BEGIN

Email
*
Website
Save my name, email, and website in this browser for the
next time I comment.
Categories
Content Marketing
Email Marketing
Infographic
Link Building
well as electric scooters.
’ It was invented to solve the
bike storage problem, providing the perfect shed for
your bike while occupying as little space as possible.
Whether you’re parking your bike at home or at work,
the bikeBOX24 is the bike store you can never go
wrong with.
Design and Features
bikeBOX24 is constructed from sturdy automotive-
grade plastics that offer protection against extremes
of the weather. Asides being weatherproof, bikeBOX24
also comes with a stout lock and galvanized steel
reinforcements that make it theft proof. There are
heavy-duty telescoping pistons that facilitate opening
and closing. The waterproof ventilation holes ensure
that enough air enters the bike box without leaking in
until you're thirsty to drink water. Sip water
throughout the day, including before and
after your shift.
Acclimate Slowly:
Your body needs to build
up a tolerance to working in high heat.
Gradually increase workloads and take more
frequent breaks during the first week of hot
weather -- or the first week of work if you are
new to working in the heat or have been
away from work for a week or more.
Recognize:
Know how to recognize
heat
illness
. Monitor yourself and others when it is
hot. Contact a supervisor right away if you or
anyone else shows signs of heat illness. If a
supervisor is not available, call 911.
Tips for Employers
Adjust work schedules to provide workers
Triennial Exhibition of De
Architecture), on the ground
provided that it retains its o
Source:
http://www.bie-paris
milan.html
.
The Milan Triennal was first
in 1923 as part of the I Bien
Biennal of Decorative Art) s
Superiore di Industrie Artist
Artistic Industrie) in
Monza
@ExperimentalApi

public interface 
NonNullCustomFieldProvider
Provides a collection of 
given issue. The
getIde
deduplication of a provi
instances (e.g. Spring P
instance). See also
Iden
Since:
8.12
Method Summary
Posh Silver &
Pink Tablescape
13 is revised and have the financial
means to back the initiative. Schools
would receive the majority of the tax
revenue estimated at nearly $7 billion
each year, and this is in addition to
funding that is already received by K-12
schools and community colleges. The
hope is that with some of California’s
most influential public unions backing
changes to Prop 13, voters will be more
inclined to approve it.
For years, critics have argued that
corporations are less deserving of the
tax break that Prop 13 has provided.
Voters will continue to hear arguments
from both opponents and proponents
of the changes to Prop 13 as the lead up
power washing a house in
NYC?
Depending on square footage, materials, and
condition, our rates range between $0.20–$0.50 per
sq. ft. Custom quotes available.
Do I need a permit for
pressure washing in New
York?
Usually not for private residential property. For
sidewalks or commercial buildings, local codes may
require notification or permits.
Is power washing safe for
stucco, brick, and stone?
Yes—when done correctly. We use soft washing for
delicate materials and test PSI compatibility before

END

Work to be completed = Each line of the material is to be copied exactly.

Completed task =
Email
*
Website
Save my name, email, and website in this browser for the
next time I comment.
Categories
Content Marketing
Email Marketing
Infographic
Link Building
well as electric scooters.
’ It was invented to solve the
bike storage problem, providing the perfect shed for
your bike while occupying as little space as possible.
Whether you’re parking your bike at home or at work,
the bikeBOX24 is the bike store you can never go
wrong with.
Design and Features
bikeBOX24 is constructed from sturdy automotive-
grade plastics that offer protection against extremes
of the weather. Asides being weatherproof, bikeBOX24
also comes with a stout lock and galvanized steel
reinforcements that make it theft proof. There are
heavy-duty telescoping pistons that facilitate opening
and closing. The waterproof ventilation holes ensure
that enough air enters the bike box without leaking in
until you're thirsty to drink water. Sip water
throughout the day, including before and
after your shift.
Acclimate Slowly:
Your body needs to build
up a tolerance to working in high heat.
Gradually increase workloads and take more
frequent breaks during the first week of hot
weather -- or the first week of work if you are
new to working in the heat or have been
away from work for a week or more.
Recognize:
Know how to recognize
heat
illness
. Monitor yourself and others when it is
hot. Contact a supervisor right away if you or
anyone else shows signs of heat illness. If a
supervisor is not available, call 911.
Tips for Employers
Adjust work schedules to provide workers
Triennial Exhibition of De
Architecture), on the ground
provided that it retains its o
Source:
http://www.bie-paris
milan.html
.
The Milan Triennal was first
in 1923 as part of the I Bien
Biennal of Decorative Art) s
Superiore di Industrie Artist
Artistic Industrie) in
Monza
@ExperimentalApi

public interface 
NonNullCustomFieldProvider
Provides a collection of 
given issue. The
getIde
deduplication of a provi
instances (e.g. Spring P
instance). See also
Iden
Since:
8.12
Method Summary
Posh Silver &
Pink Tablescape
13 is revised and have the financial
means to back the initiative. Schools
would receive the majority of the tax
revenue estimated at nearly $7 billion
each year, and this is in addition to
funding that is already received by K-12
schools and community colleges. The
hope is that with some of California’s
most influential public unions backing
changes to Prop 13, voters will be more
inclined to approve it.
For years, critics have argued that
corporations are less deserving of the
tax break that Prop 13 has provided.
Voters will continue to hear arguments
from both opponents and proponents
of the changes to Prop 13 as the lead up
power washing a house in
NYC?
Depending on square footage, materials, and
condition, our rates range between $0.20–$0.50 per
sq. ft. Custom quotes available.
Do I need a permit for
pressure washing in New
York?
Usually not for private residential property. For
sidewalks or commercial buildings, local codes may
require notification or permits.
Is power washing safe for
stucco, brick, and stone?
Yes—when done correctly. We use soft washing for
delicate materials and test PSI compatibility before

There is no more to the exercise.